Remember: A vote for Robert Simison is a vote for a progressive Meridian.
Eva Bailey, Meridian
On Aug. 22, I noticed a full-page ad in the Idaho Statesman paid for by “FreedomWorks” thanking our Sen. Crapo for opposing “socialist price controls” on “medicine makers.” Then on Aug. 28 another full page ad appeared in the Statesman, this time paid for by “Americans for Tax Reform.” In this ad, Sen. Crapo is congratulated for actions to stop price controls once again. I have written to Sen. Crapo several times and have asked him to comment on who “FreedomWorks” and “Americans for Tax Reform” are and why he supports them. I pressed for answers to my questions and finally Sen. Crapo’s office responded on Sept. 20. I was advised that Sen. Crapo is a member of the Senate Finance Committee and that the committee passed the Prescription Drug Price Reduction Act, PDPRA, on July 26, 2019. The vote in committee was 19-9 with the senator voting against the measure because the bill would apply an inflation penalty to price increases.
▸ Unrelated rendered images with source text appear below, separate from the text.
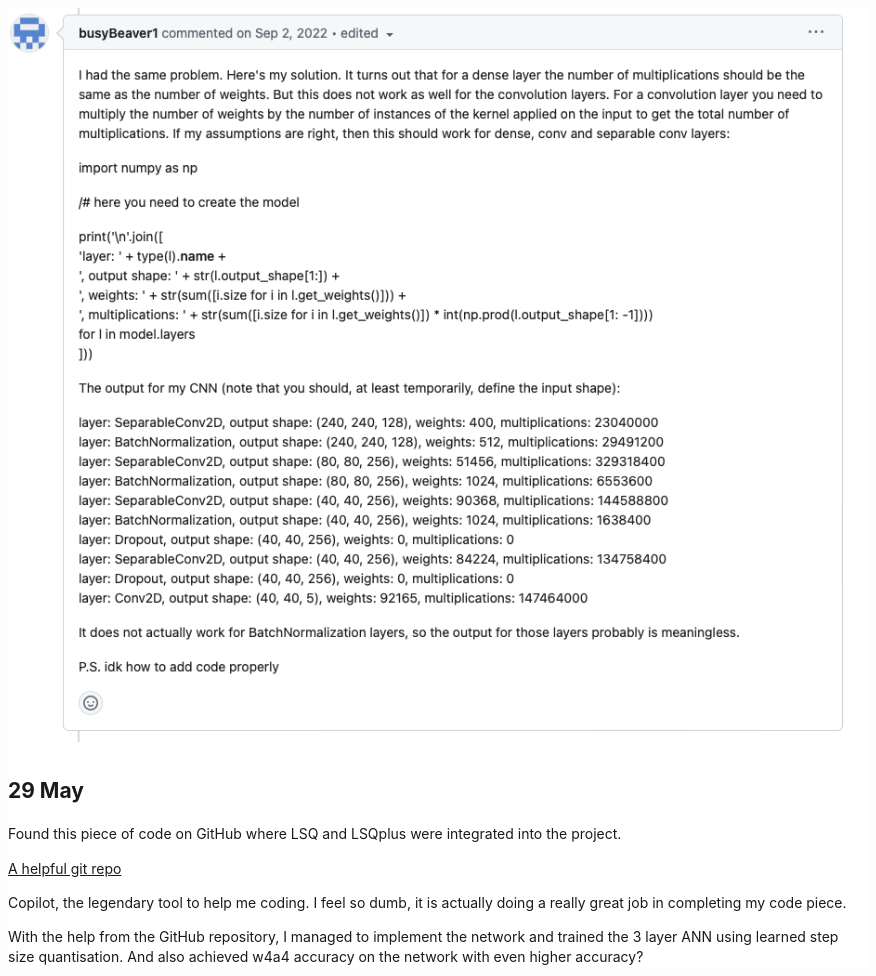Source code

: ![The possible answer for count of MACs, also explained CNN](./img/possible_answer_for_the_question.png)


## 29 May

Found this piece of code on GitHub where LSQ and LSQplus were integrated into the project.

[A helpful git repo](https://github.com/ZouJiu1/LSQplus) 

Copilot, the legendary tool to help me coding. I feel so dumb, it is actually doing a really great job in completing my code piece.

With the help from the GitHub repository, I managed to implement the network and trained the 3 layer ANN using learned step size quantisation. And also achieved w4a4 accuracy on the network with even higher accuracy?
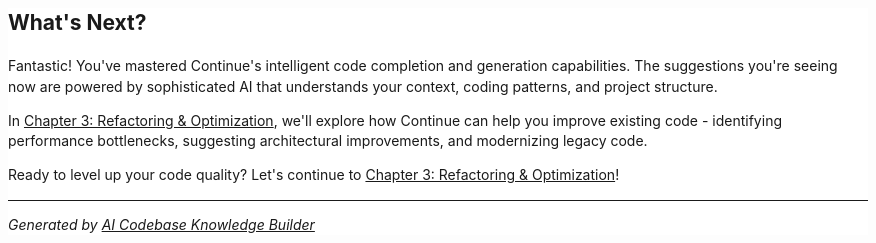 ## What's Next?

Fantastic! You've mastered Continue's intelligent code completion and generation capabilities. The suggestions you're seeing now are powered by sophisticated AI that understands your context, coding patterns, and project structure.

In [Chapter 3: Refactoring & Optimization](03-refactoring-optimization.md), we'll explore how Continue can help you improve existing code - identifying performance bottlenecks, suggesting architectural improvements, and modernizing legacy code.

Ready to level up your code quality? Let's continue to [Chapter 3: Refactoring & Optimization](03-refactoring-optimization.md)!

---

*Generated by [AI Codebase Knowledge Builder](https://github.com/The-Pocket/Tutorial-Codebase-Knowledge)*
Personally I have no sympathy for the drug makers after reading how they have profited in the manufacture of opioids. It appears that Sen. Crapo’s interests are with drug makers, not his constituents.
Bob Connor, Boise
Rock party success
The Rock Party on Sept. 15 at the Idaho Museum of Mining and Geology was a huge success. Approximately 700 children and adults attended this engaging afternoon of geology activities. Special thanks go to Patsy Wolter and Pat Ware (Kid-Station Facilitators) along with 80 volunteers including retired and current teachers, museum volunteers, and assorted family, friends, and neighbors. We are grateful to the Idaho Humanities Council for their financial support. I would also like to thank the Idaho Botanical Garden, Old Idaho Penitentiary, Event Rents, Boise Public Schools, Idaho Statesman, Idaho Family Magazine, Signs Now, Society for Mining, Metallurgy, and Exploration, East Boise Community Work Center, and Office Depot/Max. We would not have had such a fabulous Rock Party without this help and support.
Shirley Ewing, Boise
“What’s your take on the mayor’s race?” It’s a question I get every day. I don’t mind. I’m in a unique position to share my observation. I served with Mayor Bieter as president of the Boise City Council. I was there when he appointed council member McLean and served with her for nine years.
On the big issues facing Boise, there are no significant policy differences. Council member McLean has stated that her reason for running is a perceived lack of transparency at City Hall. This is problematic. She was elected twice by voters to her council seat and has never raised this issue. She was elected by her colleagues twice as council president and again, nothing.
This is not a fresh new candidate. For 10 years, she has had the responsibility to call out problems if she saw them. Ignoring issues until deciding to run for mayor calls into question her ability to face problems head on. Agree or disagree with Mayor Bieter, but he never fears raising issues. Conversations about the big issues facing Boise are tough and often contentious. I’m supporting Mayor Bieter because he’s never afraid to take them on in the best interest of Boise.